United States District Court, N.D. Indiana, Hammond Division
March 27, 2015
JAMES E. BOHL, Plaintiff,
WASTE MANAGEMENT OF INDIANA, LLC, Defendant.
OPINION AND ORDER
PAUL R. CHERRY, Magistrate Judge.
This matter is before the Court on a Petition to Intervene [DE 27] filed by non-party Munich Re on February 24, 2015. Plaintiff filed a response in opposition on March 5, 2015, and Munich Re filed a reply on March 10, 2015.

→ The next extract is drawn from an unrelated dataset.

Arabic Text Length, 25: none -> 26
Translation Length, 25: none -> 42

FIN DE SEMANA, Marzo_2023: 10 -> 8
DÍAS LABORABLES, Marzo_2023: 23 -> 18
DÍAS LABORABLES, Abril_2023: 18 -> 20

This is a personal injury case. Plaintiff alleges that he was injured on Defendant's property while in the course of his employment for a company called Fresno Transport, which is not a party to this lawsuit. Munich Re, which now seeks to intervene in this case, represents that it is Fresno Transport's workers' compensation carrier. It explains that Plaintiff applied for and received workers' compensation payments as a result of his injury and that it has paid, and expects to continue to pay, workers' compensation benefits to Plaintiff. It contends that it is entitled to reimbursement from any settlement or judgment in this lawsuit pursuant to the Illinois Workers' Compensation Act, 820 Ill. Comp. Stat. 305/5.
As clarified by Munich Re in its reply brief, it is asking the Court for leave to intervene under Federal Rule of Civil Procedure 24(b). The Petition is not properly before the Court. To begin with, a Rule 24 motion to intervene "must... be accompanied by a pleading that sets out the claim or defense for which intervention is sought." Fed.R.Civ.P. 24(c); Shevlin v. Schewe, 809 F.2d 447, 450 (7th Cir. 1987). Munich Re has not filed a pleading with this Petition. And the Petition is not itself a pleading either. See Fed.R.Civ.P. 7(a).

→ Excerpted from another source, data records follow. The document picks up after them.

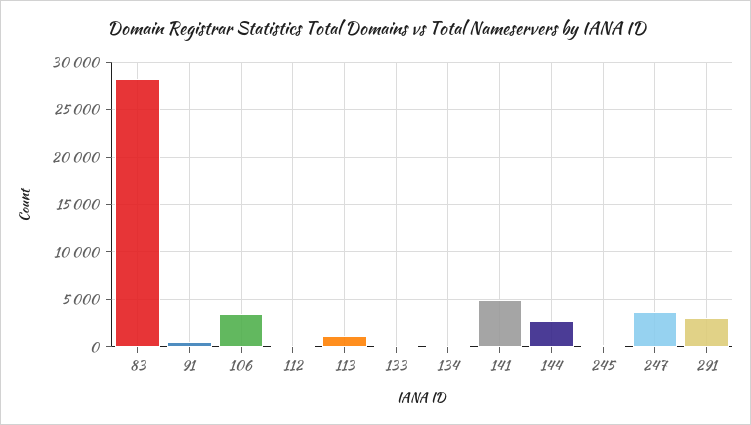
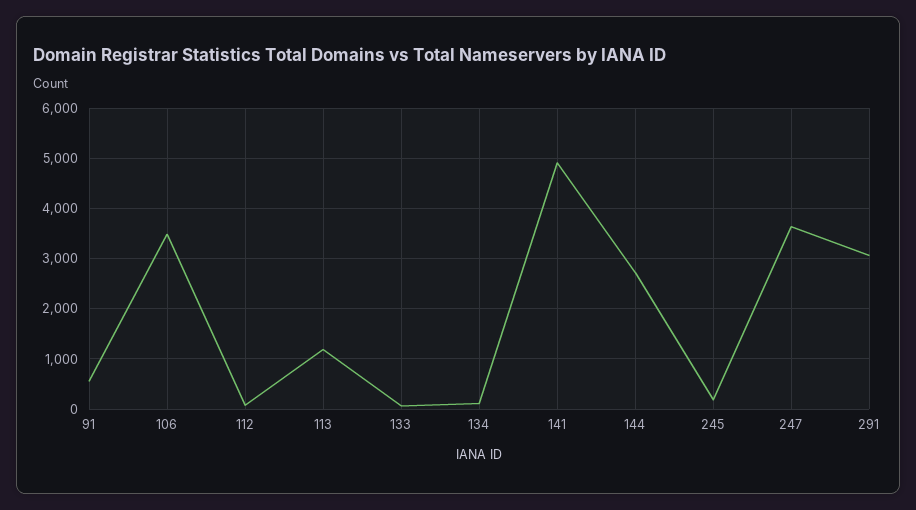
83: 28000 -> none

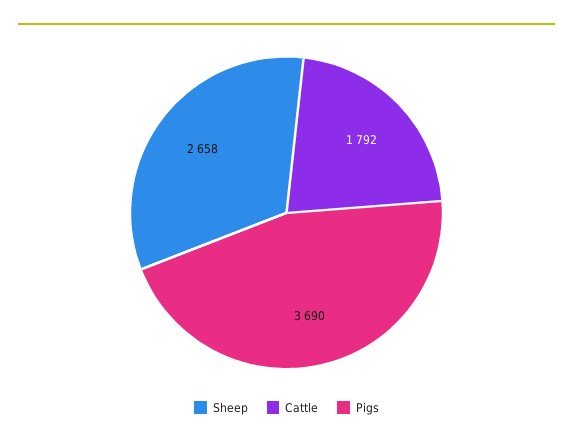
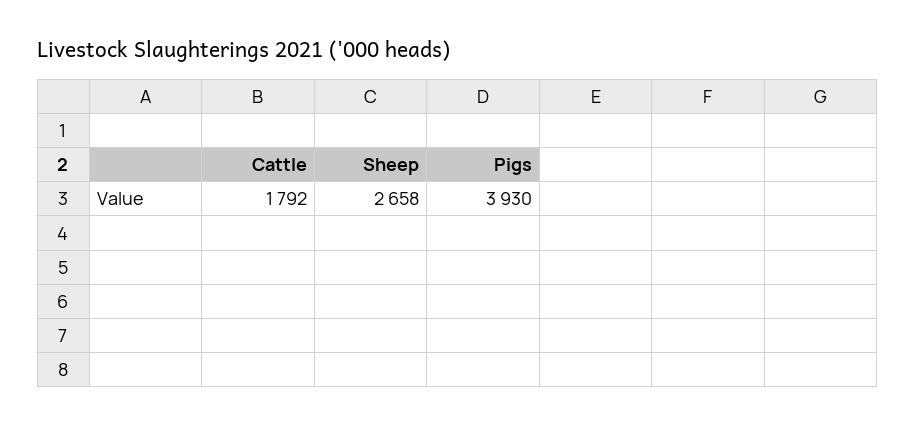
Pigs: 3690 -> 3930

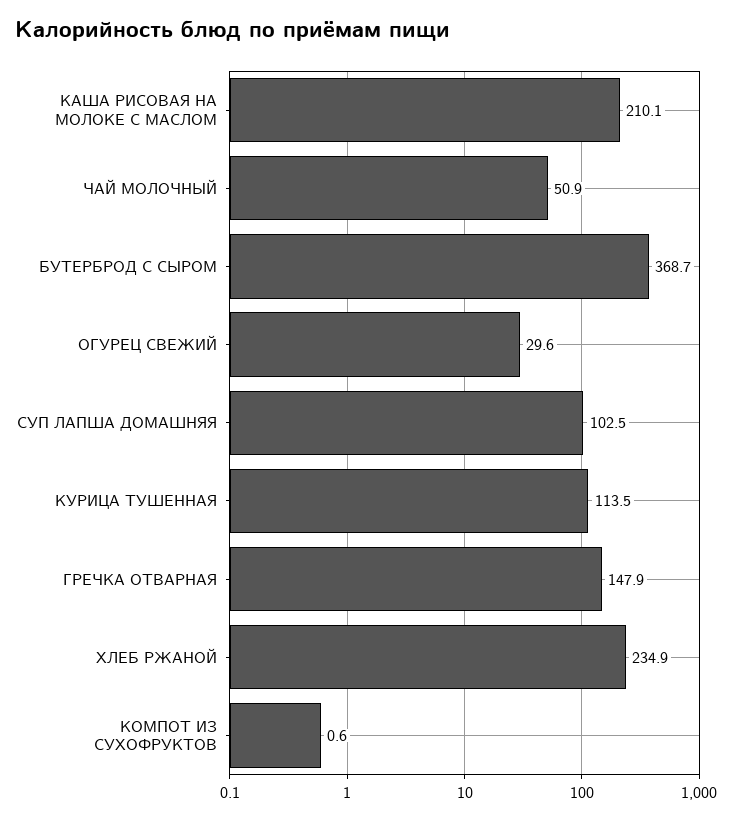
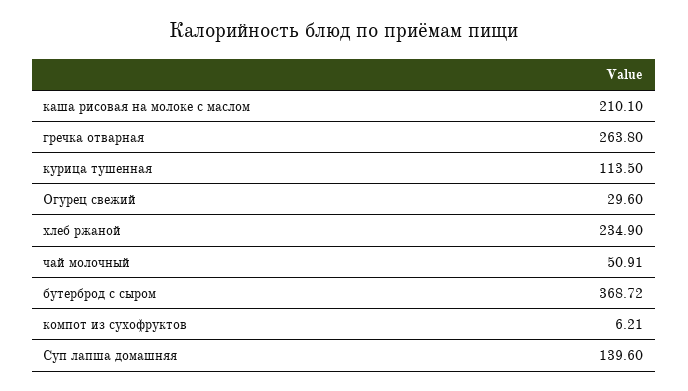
СУП ЛАПША ДОМАШНЯЯ: 102.5 -> 139.6
ГРЕЧКА ОТВАРНАЯ: 147.9 -> 263.8
КОМПОТ ИЗ СУХОФРУКТОВ: 0.6 -> 6.21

Further, the Court has no assurance that it has independent jurisdiction over Munich Re's claims. See Ligas ex rel. Foster v. Maram, 478 F.3d 771, 775 (7th Cir. 2007) ("[Rule 24(b)] [p]ermissive intervention is within the discretion of the district court where the applicant's claim and the main action share common issues of law or fact and where there is independent jurisdiction."). The Court has jurisdiction over this case based on the parties' diversity of citizenship. See 28 U.S.C. § 1332. Nothing on the docket or in the briefing sheds any light on Munich Re's citizenship. And the Court therefore has no idea whether this Petition is properly before it.

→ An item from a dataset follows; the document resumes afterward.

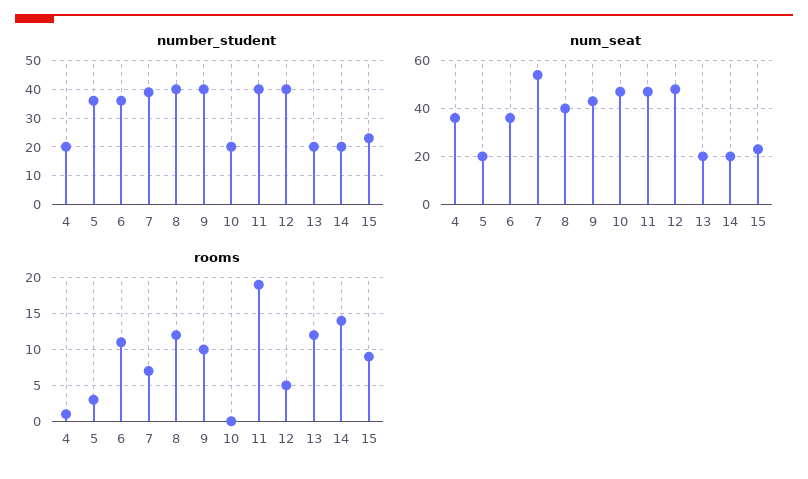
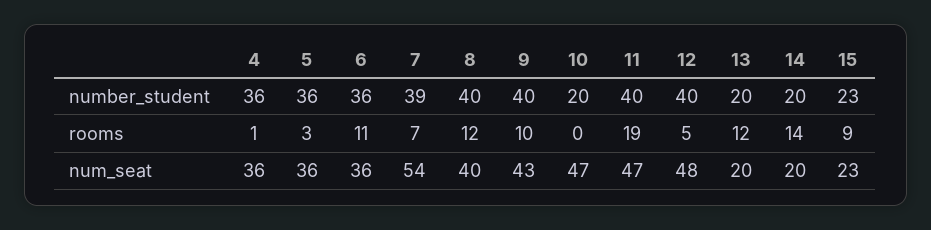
number_student, 4: 20 -> 36
num_seat, 5: 20 -> 36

Moreover, a "motion to intervene must be served on the parties as provided in Rule 5." Fed.R.Civ.P. 24(c). But Munich Re's Petition does not include a certificate of service, as required by Rule 5(d). Fed.R.Civ.P. 5(d); see also N.D. Ind. CM/ECF Civil & Crim. User Manual at p.8 ("A Certificate of Service is still a requirement when filing documents electronically."). In light of these failures, the Court DENIES without prejudice Munich Re's Petition to Intervene [DE 27].